[Opening Material for this exercise section]

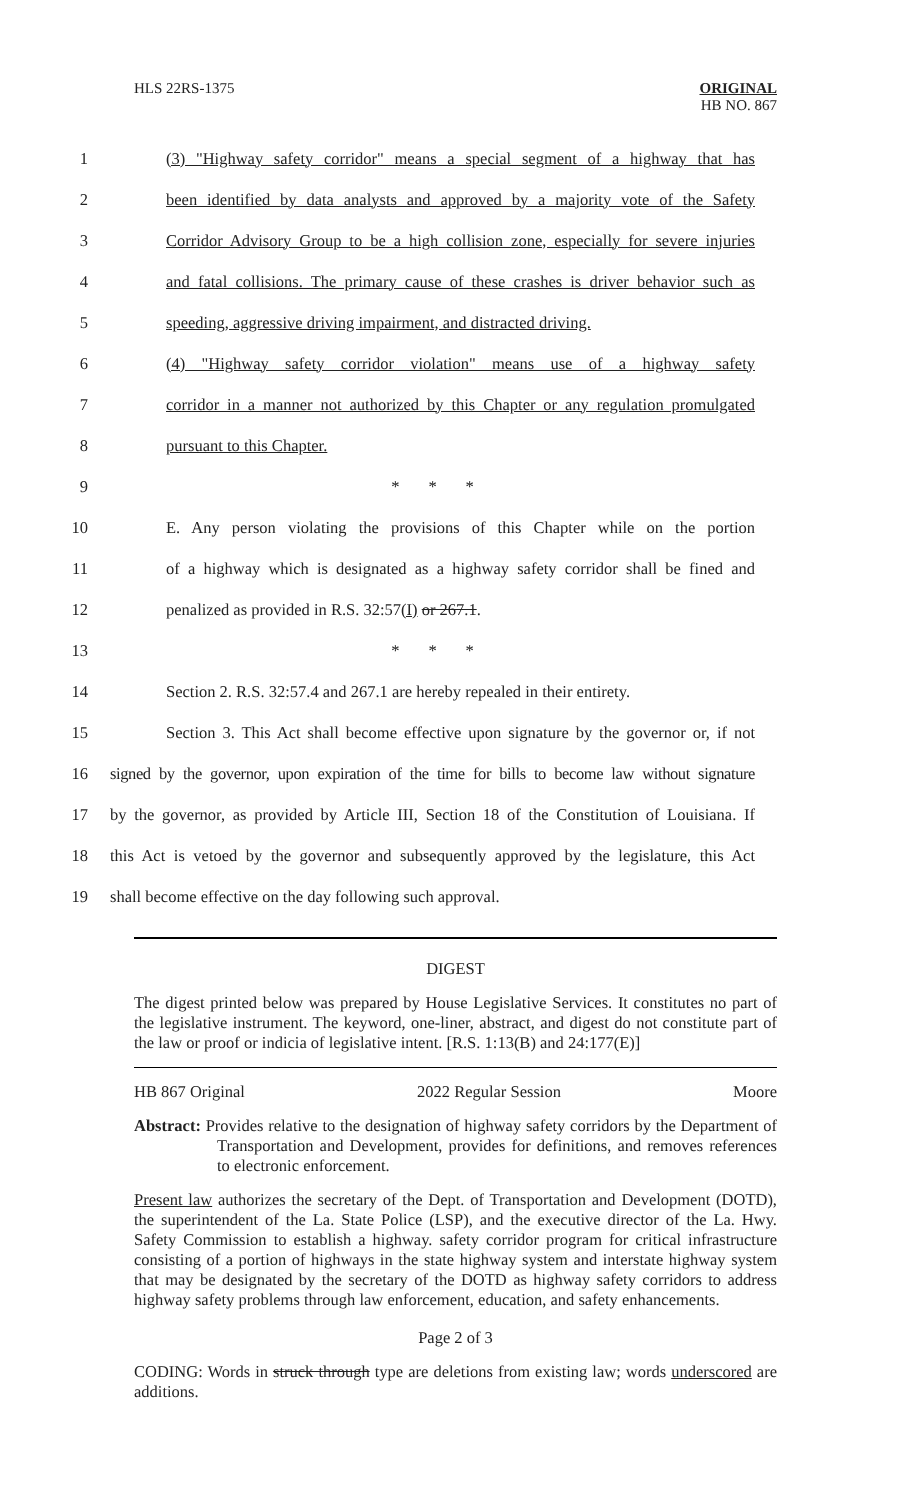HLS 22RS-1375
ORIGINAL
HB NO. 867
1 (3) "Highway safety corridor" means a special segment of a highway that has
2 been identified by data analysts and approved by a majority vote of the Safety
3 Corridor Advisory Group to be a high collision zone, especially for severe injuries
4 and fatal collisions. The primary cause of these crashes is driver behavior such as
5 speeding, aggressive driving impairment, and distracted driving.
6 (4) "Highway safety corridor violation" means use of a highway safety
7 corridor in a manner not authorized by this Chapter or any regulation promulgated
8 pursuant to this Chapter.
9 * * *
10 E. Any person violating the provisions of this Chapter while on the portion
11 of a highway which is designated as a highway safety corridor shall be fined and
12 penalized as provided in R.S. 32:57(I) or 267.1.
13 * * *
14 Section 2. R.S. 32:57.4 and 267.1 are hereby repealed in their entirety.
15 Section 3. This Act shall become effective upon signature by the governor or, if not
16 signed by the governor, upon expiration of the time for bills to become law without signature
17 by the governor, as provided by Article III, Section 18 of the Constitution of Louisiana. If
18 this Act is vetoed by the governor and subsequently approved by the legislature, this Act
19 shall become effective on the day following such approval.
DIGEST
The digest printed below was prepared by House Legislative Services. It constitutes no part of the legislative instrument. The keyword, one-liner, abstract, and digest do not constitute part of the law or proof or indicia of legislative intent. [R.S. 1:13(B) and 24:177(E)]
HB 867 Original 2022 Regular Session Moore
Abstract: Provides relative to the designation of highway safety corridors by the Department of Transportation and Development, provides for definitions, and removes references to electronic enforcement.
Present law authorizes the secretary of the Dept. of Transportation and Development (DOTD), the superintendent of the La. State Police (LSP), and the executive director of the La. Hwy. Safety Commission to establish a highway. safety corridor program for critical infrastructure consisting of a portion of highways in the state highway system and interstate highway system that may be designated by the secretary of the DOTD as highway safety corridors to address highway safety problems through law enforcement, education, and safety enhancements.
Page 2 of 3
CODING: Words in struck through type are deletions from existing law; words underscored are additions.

[Closing Material for this exercise section]

Reproduce exactly the lines of the entries above from the first through the line with "14 Section 2.", both included; pictures should not be reproduced.

HLS 22RS-1375
ORIGINAL
HB NO. 867
1 (3) "Highway safety corridor" means a special segment of a highway that has
2 been identified by data analysts and approved by a majority vote of the Safety
3 Corridor Advisory Group to be a high collision zone, especially for severe injuries
4 and fatal collisions. The primary cause of these crashes is driver behavior such as
5 speeding, aggressive driving impairment, and distracted driving.
6 (4) "Highway safety corridor violation" means use of a highway safety
7 corridor in a manner not authorized by this Chapter or any regulation promulgated
8 pursuant to this Chapter.
9 * * *
10 E. Any person violating the provisions of this Chapter while on the portion
11 of a highway which is designated as a highway safety corridor shall be fined and
12 penalized as provided in R.S. 32:57(I) or 267.1.
13 * * *
14 Section 2. R.S. 32:57.4 and 267.1 are hereby repealed in their entirety.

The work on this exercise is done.